Just like a fingerprint, every company is different. Every organization builds its own reputation and has its own set of customer expectations. And while the wizards of the marketing world still haven’t concocted the magic formula for delivering a top-notch customer experience, Bruce Temkin, managing partner of Temkin Group and author of the “2013 Temkin Experience Ratings” report, says purposeful leadership, employee engagement, compelling brand values, and customer connectedness are essential elements needed to creating enchanting experiences.
There’s an old saying that goes “happy wife, happy life,” but perhaps brands need to tweak the saying to “happy employee, happy company.” Out of the four cornerstones of customer experience (CX) excellence, Temkin puts extra emphasis on employee engagement. Publix and Trader Joe’s received the study’s highest experience rating scores, which Temkin partially attributes to brands’ levels of employee engagement.
“They both treat their employees really well,” he says. “I think if you went into either one of those markets and talked to the employees, you would see a markedly different level of energy and enthusiasm than if you went into Stop & Shop.”
Having strong employee engagement creates what Temkin calls the employee engagement virtuous cycle. He says engaged employees deliver a better customer experience; a better customer experience creates customer loyalty; and customer loyalty leads to more profitable business results.
However, Temkin says that fostering employee engagement has slipped to the bottom of companies’ to-do list as HR dedicates more time and resources to “transactional HR,” such as hiring, compensation, and training.
To gauge employee engagement, Temkin advises business to ask employees the following three questions: Do they understand the company’s mission, and their role in fulfilling that mission? Are they asked for feedback, and does the company act on their feedback? And, are employees provided with the tools and training needed to excel? Temkin says Temkin Group measures employee engagement by factors including employee likelihood to stay late, help coworkers, or recommend their place of business to a friend or family member.
As for the companies at the bottom of the CX ratings, including US Airways and Time Warner Cable, Temkin says improving customer experience takes more than just quick fix.
“They generally have fundamental problems as opposed to simple problems,” Temkin says. “When it comes to customer experience, you have to decide are you in a continuous improvement mode or are you in need of radical change? A lot of companies at the bottom of the list are in need of radical change
When radical change is required, businesses often need to bring on a senior executive to work on damage control full-time, Temkin says.
Temkin acknowledges that customer experience can be influenced by reputation; however, he claims these reputations are often well deserved.
“Most industries earn their reputations,” Temkin says “Health plans have been miserable. TV service providers have been miserable. Internet service providers have been miserable. A lot of data suggests that they’ve historically delivered horrible customer experiences. What happens is industries end up cultivating their mediocrity.”

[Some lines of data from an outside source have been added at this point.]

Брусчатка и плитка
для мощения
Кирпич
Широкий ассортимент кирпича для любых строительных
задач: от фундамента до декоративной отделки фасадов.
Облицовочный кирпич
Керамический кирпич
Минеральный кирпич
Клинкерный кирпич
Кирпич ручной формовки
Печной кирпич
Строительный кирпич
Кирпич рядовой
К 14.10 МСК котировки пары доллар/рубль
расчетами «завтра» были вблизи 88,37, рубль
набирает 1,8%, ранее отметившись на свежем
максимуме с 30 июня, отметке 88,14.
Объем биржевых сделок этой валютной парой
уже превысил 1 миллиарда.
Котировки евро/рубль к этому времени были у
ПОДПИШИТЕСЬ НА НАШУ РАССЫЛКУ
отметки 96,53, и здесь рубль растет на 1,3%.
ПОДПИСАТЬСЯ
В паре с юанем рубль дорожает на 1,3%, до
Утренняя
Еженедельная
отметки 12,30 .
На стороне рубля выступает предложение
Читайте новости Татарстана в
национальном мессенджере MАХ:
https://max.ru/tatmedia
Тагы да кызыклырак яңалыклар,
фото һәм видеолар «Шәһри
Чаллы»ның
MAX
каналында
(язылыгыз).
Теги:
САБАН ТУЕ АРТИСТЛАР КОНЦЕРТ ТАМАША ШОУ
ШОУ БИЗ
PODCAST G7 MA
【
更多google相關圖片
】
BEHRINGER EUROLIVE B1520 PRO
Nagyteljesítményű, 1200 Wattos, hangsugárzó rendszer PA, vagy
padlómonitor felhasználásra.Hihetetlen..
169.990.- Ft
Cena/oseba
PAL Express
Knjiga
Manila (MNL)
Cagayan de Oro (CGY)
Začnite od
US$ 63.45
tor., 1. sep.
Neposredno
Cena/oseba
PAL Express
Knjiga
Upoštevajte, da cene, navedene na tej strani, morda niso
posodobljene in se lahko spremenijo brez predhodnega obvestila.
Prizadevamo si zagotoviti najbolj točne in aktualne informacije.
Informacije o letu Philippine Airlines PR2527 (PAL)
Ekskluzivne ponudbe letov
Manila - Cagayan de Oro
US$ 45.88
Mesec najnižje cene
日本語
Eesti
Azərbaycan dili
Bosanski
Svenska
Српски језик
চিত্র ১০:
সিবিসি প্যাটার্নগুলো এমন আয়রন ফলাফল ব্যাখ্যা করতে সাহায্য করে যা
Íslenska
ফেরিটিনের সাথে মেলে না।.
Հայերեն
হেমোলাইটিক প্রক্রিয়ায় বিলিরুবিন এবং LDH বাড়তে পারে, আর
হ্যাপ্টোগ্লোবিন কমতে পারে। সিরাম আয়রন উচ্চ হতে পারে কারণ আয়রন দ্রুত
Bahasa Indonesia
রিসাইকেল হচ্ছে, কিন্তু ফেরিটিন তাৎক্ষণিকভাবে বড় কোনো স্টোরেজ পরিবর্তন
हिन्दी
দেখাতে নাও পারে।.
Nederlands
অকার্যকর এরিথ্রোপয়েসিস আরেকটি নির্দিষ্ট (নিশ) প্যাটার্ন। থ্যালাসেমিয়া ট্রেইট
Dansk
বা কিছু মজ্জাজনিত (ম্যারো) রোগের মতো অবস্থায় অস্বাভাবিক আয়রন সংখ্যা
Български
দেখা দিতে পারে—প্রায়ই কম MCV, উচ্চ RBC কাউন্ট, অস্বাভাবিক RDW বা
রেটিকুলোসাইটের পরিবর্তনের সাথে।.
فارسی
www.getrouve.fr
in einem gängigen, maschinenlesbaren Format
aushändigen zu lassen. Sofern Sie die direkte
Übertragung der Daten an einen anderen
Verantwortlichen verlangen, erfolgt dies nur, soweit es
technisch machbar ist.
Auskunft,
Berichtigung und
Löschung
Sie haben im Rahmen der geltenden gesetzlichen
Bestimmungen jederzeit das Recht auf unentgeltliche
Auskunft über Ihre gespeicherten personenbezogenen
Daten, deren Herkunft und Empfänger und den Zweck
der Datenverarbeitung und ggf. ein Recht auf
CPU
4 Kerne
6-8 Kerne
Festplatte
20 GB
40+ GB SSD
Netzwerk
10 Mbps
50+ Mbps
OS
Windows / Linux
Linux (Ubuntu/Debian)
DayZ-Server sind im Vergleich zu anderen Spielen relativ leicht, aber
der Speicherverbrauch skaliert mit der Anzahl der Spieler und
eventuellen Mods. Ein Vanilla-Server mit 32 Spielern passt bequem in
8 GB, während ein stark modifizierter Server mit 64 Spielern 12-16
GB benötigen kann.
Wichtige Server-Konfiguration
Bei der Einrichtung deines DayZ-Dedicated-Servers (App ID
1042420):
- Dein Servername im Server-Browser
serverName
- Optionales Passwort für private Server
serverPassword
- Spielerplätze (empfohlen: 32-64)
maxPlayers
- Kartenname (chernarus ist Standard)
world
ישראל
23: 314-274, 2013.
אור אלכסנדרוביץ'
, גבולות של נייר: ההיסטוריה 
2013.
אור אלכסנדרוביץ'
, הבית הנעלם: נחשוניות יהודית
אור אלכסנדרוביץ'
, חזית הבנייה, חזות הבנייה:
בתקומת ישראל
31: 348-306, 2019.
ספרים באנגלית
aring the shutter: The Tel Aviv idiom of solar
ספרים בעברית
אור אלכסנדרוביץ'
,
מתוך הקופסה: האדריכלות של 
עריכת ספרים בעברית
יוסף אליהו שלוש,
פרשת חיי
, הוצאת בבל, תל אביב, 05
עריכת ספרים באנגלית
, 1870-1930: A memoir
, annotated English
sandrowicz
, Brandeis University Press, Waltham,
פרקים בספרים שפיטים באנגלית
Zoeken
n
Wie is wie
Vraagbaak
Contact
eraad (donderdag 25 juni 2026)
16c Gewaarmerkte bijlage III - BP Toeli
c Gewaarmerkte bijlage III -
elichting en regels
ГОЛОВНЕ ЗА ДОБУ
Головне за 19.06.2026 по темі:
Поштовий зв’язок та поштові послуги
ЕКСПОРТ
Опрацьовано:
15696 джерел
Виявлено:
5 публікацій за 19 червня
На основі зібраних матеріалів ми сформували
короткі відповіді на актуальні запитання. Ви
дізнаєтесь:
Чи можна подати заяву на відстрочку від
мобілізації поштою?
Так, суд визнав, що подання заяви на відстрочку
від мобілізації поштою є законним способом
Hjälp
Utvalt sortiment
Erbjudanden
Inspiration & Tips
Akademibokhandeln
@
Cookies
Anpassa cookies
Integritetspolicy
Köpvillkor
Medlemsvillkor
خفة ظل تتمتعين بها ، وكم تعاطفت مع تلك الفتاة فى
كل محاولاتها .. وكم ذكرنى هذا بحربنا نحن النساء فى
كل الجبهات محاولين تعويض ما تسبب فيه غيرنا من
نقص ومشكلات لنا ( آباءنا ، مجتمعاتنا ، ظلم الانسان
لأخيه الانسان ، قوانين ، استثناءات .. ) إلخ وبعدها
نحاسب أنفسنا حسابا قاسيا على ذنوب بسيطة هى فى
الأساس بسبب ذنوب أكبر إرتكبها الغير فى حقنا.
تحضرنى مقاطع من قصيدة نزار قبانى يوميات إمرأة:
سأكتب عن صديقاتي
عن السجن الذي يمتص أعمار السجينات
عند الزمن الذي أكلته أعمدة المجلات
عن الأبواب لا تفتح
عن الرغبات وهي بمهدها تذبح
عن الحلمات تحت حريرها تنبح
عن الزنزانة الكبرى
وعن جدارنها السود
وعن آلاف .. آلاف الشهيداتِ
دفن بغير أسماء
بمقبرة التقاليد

While health plans received some of the lowest Temkin Experience Rating scores, taking up seven out of the 15 bottom slots, grocery store chains, fast food restaurants, and retailers achieved some of the highest rating. In fact, according to The American Customer Satisfaction Index’s (ACSI) annual E-commerce Report, created in partnership with customer experience analytics organization ForeSee, customer satisfaction for e-commerce sites jumped 1.2% this year and scored an 81.1 out of a possible 100 on the Index.
ForeSee President and CEO Larry Freed acknowledges that consumers’ multichannel shopping habits provide them with more power and knowledge, which means more competition for businesses. For example, instead of just accepting on a set price or relying on an associate’s recommendation, consumers can now turn to on online product reviews, social media, and price comparisons.
“Their access to that information has increased, first, with the Web and now even more with mobile. There are competitive choices as well [that are] no longer limited by location,” Freed says. “If companies fail to meet expectations, consumers will go elsewhere, penalizing those that haven’t provided a great customer experience.”
Part of that great experience for many customers is perceived value. David Van Amburg, managing director of the ACSI, urges companies that rely on promotions to make sure they’re cutting price, not value. “Price often can get a customer into a store, but it’s quality that keeps the customer coming back for the long term,” Amburg says. “Repeated discounting tends to set greater expectations for even more discounting, which ultimately damages the bottom line, and often creates a ‘cheapening effect’—a perception that the merchandise and or services are really not worth what the customer may have thought they were worth.”
Rather than having a battle between the online and offline worlds, Freed encourages brands to create a “complementary experience” between the two.
“The best thing a retailer can do is ensure that all of its channels are working together to provide a seamless and satisfying experience,” Freed says. “Companies think within channels, [such as] Web versus store versus mobile, etcetera. Consumers think about a company, a brand.”